Dataset excerpts:
********************
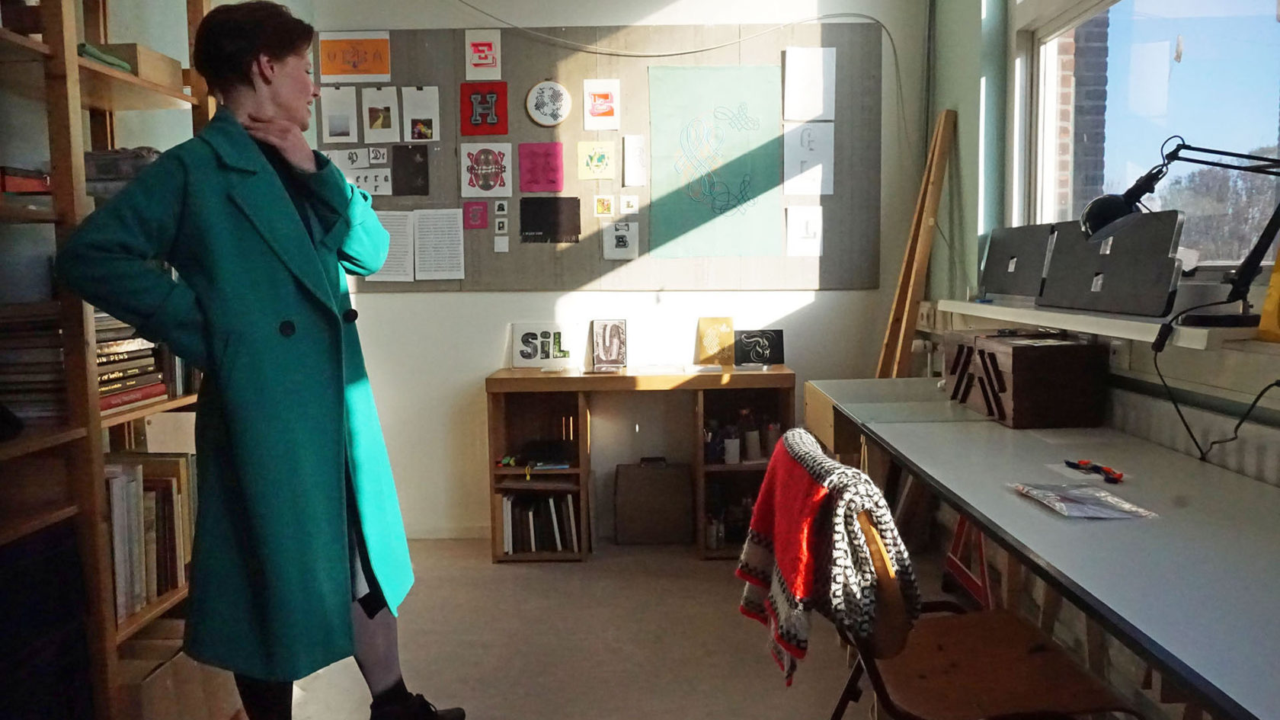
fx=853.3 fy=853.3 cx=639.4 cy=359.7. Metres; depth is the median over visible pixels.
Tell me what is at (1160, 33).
window
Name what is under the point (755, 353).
picture
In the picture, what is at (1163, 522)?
desk
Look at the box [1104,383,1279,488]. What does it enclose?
radiator
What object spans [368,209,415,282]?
paper sheet
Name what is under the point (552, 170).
pink fabric
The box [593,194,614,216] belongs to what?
picture card
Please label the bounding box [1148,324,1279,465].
power cord
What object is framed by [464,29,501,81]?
picture card
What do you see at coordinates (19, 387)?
book stack
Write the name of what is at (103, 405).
book stack
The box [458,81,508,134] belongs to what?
red poster
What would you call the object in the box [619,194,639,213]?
picture card
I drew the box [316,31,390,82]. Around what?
orange poster
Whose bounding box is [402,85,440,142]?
picture card
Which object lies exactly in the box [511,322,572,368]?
picture card
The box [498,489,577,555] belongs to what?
book row
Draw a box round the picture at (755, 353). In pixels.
[732,328,784,366]
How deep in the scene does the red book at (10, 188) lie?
1.76 m
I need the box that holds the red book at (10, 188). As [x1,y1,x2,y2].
[0,166,50,194]
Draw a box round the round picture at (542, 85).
[526,80,571,126]
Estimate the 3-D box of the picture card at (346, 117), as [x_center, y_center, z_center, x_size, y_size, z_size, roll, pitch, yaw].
[-1.298,-1.056,3.696,0.159,0.231,0.015,-1,5,1]
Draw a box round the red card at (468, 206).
[461,200,489,229]
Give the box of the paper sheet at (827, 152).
[783,122,836,195]
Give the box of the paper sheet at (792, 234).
[785,204,822,256]
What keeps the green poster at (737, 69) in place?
attached to the bulletin board
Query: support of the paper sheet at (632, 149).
attached to the bulletin board
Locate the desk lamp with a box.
[1080,139,1279,331]
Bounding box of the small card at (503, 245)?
[494,234,509,251]
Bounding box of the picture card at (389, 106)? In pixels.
[362,86,400,142]
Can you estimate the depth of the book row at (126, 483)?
2.09 m
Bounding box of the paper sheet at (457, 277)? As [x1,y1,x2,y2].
[412,208,464,280]
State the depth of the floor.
2.75 m
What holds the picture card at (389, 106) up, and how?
attached to the bulletin board
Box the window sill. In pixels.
[930,297,1267,352]
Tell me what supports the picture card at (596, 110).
attached to the bulletin board
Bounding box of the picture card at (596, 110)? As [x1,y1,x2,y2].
[582,80,620,130]
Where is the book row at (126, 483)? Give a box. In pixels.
[105,454,195,622]
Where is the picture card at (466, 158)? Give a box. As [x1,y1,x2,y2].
[460,141,512,196]
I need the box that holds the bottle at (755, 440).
[742,419,762,462]
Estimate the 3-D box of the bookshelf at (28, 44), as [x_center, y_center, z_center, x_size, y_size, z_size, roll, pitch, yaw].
[-1.318,-0.066,1.629,0.385,2.187,1.507,-1,5,1]
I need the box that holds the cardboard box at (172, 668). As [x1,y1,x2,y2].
[115,630,239,719]
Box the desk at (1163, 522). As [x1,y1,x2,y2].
[806,380,1279,719]
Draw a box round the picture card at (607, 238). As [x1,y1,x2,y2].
[602,220,638,258]
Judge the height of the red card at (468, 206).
0.119 m
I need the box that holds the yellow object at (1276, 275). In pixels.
[1256,245,1279,341]
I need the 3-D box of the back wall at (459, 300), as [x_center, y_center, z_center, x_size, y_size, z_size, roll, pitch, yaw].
[-0.147,-0.591,3.877,2.904,2.783,0.209,-1,5,1]
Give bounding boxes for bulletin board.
[310,22,882,291]
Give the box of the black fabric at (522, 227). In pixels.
[517,195,579,241]
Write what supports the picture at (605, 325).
on the low shelf at (712, 385)
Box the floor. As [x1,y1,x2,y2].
[233,537,1091,719]
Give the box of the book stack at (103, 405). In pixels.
[92,312,170,411]
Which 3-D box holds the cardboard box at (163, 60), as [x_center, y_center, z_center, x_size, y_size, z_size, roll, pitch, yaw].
[-1.322,-0.738,2.193,0.201,0.092,0.196,-1,5,1]
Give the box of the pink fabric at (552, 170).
[517,141,564,193]
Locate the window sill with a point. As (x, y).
(1063, 318)
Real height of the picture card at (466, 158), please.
0.221 m
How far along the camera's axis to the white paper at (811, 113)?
3.71 m
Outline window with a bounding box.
[1012,0,1279,273]
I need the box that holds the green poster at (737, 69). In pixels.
[645,66,783,257]
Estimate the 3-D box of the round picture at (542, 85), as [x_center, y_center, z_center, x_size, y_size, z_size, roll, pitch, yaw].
[-0.390,-1.106,3.689,0.178,0.186,0.030,-1,5,1]
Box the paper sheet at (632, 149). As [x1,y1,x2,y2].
[621,134,646,185]
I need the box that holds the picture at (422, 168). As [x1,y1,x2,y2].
[391,144,428,194]
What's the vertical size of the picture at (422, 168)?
0.201 m
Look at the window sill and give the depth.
2.01 m
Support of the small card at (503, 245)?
attached to the bulletin board
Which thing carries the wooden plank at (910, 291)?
on the floor
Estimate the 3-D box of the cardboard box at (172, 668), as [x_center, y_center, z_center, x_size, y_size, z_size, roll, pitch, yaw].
[-1.216,0.823,2.124,0.306,0.256,0.334,-1,5,1]
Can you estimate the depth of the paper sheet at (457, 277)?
3.75 m
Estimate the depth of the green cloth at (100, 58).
1.98 m
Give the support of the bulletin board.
attached to the back wall at (459, 300)
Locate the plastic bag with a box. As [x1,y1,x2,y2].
[1011,481,1157,518]
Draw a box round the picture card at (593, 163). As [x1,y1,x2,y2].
[576,140,617,180]
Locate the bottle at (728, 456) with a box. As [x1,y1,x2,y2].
[722,431,741,465]
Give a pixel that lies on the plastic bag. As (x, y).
(1098, 494)
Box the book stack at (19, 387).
[0,301,69,426]
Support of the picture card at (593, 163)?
attached to the bulletin board
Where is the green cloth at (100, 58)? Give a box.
[77,42,133,72]
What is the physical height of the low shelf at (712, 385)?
0.761 m
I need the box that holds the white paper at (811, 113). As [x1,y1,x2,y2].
[783,47,835,119]
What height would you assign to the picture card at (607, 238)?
0.159 m
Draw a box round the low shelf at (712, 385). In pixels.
[486,364,793,562]
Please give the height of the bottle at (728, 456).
0.116 m
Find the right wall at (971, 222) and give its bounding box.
[920,0,1279,488]
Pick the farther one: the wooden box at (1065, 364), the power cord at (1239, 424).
the wooden box at (1065, 364)
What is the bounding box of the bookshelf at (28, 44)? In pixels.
[0,0,218,716]
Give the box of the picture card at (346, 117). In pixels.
[319,84,358,141]
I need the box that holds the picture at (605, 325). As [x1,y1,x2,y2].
[589,318,627,370]
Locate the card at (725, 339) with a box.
[694,317,735,366]
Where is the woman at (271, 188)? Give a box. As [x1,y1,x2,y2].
[58,0,464,719]
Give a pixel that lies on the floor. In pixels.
(686, 565)
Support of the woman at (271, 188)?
on the floor
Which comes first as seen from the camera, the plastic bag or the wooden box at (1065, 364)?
the plastic bag
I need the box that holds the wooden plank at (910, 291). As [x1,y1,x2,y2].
[874,108,956,379]
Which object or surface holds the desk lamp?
on the window sill
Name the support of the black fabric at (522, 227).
attached to the bulletin board
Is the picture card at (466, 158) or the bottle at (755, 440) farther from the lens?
the picture card at (466, 158)
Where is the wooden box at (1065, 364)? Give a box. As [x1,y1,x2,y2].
[945,330,1107,427]
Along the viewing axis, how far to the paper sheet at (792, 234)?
3.76 m
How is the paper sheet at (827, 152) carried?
attached to the bulletin board
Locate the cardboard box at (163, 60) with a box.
[89,41,185,89]
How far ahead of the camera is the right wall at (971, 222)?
3.18 m
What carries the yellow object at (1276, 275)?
on the window sill
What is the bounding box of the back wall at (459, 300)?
[264,0,933,540]
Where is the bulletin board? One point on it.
(473, 243)
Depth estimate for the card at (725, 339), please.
3.80 m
********************
— Assignment —
The answer must contain only the lines from the one with "What is the bounding box of the back" to the end of the entries above, each written out exactly.

— Expected answer —
What is the bounding box of the back wall at (459, 300)?
[264,0,933,540]
Where is the bulletin board? One point on it.
(473, 243)
Depth estimate for the card at (725, 339), please.
3.80 m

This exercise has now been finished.